# Exercise details:
Rewrite the entries from the line holding "common name: Eurasian coot" through the line holding "scientific name: Hermeuptychia hermes", inclusive, replacing "phylum" with "division" and leaving everything else unchanged.

# Records shown:
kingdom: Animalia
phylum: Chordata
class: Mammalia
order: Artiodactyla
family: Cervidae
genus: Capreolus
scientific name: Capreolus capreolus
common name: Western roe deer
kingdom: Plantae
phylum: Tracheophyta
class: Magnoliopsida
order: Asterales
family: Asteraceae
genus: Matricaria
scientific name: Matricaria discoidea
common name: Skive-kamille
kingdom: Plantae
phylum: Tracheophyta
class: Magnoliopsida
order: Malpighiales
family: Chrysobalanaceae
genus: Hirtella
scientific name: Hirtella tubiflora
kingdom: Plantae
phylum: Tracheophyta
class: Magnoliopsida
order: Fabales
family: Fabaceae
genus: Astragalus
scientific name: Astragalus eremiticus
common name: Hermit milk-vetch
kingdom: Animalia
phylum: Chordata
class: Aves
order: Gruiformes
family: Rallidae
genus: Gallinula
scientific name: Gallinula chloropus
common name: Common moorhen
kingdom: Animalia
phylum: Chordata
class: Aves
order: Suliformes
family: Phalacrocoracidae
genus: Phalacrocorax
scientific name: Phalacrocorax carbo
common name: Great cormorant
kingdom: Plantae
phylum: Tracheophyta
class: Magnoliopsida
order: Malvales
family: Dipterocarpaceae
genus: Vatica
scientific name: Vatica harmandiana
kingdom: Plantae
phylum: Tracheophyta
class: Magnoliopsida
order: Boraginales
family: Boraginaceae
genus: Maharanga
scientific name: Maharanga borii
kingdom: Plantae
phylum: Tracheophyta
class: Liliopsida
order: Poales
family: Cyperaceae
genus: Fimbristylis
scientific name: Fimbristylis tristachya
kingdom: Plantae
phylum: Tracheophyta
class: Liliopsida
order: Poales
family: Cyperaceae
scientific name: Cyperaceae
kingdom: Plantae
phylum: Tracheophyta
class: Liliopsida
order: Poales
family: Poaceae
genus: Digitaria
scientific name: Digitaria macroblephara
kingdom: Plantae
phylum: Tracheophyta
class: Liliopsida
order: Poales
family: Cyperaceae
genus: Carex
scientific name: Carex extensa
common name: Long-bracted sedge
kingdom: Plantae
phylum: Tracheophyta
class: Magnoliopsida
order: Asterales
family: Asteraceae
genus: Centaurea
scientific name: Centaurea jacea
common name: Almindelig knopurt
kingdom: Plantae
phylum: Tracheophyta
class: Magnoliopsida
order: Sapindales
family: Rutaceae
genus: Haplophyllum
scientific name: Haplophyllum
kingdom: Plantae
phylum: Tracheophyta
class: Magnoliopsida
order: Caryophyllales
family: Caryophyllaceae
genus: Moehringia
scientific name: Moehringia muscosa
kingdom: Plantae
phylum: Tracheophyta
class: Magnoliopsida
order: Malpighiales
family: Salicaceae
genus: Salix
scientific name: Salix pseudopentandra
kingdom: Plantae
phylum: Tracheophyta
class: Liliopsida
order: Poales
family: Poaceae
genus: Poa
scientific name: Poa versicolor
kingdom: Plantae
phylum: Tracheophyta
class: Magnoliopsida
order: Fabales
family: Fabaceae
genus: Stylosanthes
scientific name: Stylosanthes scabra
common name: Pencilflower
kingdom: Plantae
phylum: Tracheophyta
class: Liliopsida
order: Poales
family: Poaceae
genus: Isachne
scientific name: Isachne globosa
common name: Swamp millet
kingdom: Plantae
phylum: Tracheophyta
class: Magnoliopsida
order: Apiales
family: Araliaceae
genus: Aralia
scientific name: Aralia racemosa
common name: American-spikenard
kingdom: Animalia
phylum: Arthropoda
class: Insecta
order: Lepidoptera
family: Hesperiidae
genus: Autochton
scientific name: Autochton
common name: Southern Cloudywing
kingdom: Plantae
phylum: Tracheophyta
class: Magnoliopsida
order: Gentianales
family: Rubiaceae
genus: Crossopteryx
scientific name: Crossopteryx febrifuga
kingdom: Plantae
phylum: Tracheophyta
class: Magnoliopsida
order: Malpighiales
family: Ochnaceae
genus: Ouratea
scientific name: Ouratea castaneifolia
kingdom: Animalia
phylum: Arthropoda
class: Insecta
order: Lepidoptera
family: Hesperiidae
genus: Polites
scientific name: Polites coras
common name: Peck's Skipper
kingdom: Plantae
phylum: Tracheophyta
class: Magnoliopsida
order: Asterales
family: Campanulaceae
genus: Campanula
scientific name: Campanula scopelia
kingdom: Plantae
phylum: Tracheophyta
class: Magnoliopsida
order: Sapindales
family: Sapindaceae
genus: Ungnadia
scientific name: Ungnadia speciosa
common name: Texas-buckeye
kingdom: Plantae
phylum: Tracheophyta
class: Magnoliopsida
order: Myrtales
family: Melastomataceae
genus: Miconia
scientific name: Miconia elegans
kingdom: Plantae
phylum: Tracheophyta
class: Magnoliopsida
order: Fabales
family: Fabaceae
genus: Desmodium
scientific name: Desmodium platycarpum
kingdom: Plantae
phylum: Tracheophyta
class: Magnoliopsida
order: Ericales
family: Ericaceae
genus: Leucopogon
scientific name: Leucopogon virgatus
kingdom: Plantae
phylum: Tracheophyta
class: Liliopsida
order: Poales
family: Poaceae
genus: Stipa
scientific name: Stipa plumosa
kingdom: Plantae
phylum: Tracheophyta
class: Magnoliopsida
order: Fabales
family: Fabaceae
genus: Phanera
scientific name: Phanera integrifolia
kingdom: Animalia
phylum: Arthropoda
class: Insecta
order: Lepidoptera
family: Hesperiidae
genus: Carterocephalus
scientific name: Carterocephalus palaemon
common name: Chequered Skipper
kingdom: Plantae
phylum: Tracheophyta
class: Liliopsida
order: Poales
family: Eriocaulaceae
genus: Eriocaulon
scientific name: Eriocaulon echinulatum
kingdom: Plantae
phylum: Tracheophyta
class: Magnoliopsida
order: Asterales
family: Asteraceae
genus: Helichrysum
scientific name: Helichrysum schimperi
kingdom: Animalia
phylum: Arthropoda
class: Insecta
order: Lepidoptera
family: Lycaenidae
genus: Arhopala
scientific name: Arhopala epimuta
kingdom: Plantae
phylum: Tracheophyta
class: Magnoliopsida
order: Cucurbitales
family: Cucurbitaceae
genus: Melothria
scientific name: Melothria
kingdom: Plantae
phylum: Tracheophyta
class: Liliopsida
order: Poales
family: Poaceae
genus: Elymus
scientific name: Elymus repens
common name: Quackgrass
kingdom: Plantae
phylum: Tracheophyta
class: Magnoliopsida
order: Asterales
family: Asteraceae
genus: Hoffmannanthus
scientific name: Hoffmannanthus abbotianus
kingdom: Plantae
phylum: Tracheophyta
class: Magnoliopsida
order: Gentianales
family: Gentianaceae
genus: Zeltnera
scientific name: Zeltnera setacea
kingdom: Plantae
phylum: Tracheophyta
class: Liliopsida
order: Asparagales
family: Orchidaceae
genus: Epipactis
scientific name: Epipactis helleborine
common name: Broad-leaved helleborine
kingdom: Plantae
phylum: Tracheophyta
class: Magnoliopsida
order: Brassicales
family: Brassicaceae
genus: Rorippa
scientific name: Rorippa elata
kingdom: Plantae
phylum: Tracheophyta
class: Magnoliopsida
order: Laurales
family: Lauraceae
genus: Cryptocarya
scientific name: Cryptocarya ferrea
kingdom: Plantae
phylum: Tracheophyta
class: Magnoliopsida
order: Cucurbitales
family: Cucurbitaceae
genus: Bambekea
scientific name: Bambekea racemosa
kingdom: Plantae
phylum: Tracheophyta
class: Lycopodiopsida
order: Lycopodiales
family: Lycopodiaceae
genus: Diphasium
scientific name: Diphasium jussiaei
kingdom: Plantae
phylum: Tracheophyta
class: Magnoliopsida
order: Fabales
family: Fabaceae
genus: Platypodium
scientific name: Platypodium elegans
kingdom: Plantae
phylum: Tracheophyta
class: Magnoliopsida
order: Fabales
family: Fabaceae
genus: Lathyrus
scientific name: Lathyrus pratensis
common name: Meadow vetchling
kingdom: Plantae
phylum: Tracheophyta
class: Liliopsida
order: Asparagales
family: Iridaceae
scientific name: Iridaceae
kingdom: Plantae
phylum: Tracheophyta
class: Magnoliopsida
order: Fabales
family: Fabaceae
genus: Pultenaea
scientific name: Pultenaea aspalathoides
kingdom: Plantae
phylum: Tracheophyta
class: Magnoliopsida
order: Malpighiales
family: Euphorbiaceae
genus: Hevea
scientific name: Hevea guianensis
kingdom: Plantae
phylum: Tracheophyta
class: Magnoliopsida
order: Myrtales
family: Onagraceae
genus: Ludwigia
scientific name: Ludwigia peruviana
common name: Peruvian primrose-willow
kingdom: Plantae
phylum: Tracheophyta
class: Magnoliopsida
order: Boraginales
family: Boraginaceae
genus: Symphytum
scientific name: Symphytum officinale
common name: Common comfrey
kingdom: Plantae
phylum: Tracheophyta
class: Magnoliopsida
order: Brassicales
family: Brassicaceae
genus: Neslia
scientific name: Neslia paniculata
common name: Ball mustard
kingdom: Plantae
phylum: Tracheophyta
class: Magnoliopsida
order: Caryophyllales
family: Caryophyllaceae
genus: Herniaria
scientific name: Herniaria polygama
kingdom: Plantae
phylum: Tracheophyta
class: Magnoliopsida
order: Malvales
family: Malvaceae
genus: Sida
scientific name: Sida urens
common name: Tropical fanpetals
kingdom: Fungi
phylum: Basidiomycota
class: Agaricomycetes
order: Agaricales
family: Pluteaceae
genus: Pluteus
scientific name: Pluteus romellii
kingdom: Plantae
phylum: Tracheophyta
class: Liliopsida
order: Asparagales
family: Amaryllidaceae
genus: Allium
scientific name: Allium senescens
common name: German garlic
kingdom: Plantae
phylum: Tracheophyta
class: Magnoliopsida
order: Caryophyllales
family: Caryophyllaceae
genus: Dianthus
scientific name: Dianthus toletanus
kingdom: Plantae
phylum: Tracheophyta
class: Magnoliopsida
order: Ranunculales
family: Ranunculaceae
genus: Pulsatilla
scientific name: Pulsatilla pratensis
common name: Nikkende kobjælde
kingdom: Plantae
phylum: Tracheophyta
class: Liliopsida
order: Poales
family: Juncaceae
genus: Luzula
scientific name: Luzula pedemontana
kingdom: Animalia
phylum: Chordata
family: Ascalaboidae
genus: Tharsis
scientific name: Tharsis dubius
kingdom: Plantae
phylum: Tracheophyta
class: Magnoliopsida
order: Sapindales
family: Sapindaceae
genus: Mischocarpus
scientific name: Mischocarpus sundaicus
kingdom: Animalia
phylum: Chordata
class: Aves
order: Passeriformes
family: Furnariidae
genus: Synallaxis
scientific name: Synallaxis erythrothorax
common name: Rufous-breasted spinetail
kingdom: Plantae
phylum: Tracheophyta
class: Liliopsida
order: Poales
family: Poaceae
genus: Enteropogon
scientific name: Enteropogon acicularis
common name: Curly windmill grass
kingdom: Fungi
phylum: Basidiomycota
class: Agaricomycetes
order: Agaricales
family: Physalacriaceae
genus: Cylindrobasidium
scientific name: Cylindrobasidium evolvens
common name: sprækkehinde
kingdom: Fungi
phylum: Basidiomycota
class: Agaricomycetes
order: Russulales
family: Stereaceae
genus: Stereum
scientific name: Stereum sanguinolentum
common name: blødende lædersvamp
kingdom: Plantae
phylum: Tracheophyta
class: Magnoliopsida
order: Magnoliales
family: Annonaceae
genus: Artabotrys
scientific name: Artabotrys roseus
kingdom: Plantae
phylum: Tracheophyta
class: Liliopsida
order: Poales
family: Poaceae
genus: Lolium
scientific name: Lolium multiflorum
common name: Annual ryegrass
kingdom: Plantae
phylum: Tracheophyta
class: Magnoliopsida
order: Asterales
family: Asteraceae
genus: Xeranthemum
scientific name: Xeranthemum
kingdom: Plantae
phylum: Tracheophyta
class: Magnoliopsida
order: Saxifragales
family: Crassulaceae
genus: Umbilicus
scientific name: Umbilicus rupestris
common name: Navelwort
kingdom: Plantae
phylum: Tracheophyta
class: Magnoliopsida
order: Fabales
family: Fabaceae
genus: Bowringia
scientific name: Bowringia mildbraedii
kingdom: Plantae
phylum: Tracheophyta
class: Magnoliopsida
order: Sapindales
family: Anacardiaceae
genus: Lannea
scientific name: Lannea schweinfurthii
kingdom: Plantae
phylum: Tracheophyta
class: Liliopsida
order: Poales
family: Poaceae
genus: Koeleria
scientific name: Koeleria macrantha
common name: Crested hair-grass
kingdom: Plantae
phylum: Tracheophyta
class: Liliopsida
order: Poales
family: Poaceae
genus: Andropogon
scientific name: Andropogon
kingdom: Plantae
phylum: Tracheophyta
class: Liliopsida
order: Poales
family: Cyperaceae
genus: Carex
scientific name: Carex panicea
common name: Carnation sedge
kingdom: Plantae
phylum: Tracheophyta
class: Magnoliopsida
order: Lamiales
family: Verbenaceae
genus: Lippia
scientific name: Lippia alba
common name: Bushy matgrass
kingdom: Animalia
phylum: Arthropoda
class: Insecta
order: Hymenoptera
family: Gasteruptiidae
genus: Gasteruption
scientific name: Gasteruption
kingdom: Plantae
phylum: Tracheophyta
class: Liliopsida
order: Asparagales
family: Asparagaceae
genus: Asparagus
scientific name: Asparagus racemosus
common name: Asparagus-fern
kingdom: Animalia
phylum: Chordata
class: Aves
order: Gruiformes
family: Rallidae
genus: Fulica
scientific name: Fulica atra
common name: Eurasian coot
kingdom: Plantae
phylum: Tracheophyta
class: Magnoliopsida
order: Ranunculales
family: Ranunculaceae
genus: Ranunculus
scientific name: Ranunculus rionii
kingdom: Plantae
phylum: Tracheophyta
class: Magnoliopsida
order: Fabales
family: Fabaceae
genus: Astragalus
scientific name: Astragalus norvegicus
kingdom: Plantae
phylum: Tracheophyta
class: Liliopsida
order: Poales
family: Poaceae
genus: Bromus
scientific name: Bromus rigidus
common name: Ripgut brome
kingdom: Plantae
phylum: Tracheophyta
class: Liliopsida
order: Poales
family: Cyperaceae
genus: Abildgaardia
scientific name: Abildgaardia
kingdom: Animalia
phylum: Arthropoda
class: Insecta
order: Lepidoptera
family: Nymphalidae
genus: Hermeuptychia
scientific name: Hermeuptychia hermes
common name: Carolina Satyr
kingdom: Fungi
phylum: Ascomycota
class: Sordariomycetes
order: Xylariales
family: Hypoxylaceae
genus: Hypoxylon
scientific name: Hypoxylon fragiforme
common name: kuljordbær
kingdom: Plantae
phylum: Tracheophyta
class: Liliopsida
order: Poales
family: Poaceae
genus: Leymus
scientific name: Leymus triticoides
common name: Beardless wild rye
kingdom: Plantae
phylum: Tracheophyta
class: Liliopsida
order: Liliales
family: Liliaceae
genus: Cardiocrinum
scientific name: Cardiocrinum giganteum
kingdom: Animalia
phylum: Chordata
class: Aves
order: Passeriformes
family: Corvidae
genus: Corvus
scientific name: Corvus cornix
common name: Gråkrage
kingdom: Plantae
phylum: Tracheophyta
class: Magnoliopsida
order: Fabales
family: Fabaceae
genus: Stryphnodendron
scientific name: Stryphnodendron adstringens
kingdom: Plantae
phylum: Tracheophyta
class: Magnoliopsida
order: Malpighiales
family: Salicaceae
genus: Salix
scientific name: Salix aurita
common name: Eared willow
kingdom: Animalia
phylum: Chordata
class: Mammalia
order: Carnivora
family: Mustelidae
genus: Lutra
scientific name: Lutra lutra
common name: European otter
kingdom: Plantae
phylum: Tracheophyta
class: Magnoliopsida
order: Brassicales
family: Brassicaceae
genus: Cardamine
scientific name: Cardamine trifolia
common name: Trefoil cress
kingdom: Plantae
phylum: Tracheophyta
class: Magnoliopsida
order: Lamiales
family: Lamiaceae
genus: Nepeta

# Reply:
common name: Eurasian coot
kingdom: Plantae
division: Tracheophyta
class: Magnoliopsida
order: Ranunculales
family: Ranunculaceae
genus: Ranunculus
scientific name: Ranunculus rionii
kingdom: Plantae
division: Tracheophyta
class: Magnoliopsida
order: Fabales
family: Fabaceae
genus: Astragalus
scientific name: Astragalus norvegicus
kingdom: Plantae
division: Tracheophyta
class: Liliopsida
order: Poales
family: Poaceae
genus: Bromus
scientific name: Bromus rigidus
common name: Ripgut brome
kingdom: Plantae
division: Tracheophyta
class: Liliopsida
order: Poales
family: Cyperaceae
genus: Abildgaardia
scientific name: Abildgaardia
kingdom: Animalia
division: Arthropoda
class: Insecta
order: Lepidoptera
family: Nymphalidae
genus: Hermeuptychia
scientific name: Hermeuptychia hermes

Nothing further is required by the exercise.